* _YOUR GOAL_
Each line of the material should be retyped without alteration.
___ AVAILABLE DATA ___
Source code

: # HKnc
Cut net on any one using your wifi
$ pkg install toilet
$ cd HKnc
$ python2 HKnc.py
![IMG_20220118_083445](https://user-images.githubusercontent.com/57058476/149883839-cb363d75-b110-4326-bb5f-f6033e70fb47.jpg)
___
* _PROBLEM SOLUTION_
Source code

: # HKnc
Cut net on any one using your wifi
$ pkg install toilet
$ cd HKnc
$ python2 HKnc.py
![IMG_20220118_083445](https://user-images.githubusercontent.com/57058476/149883839-cb363d75-b110-4326-bb5f-f6033e70fb47.jpg)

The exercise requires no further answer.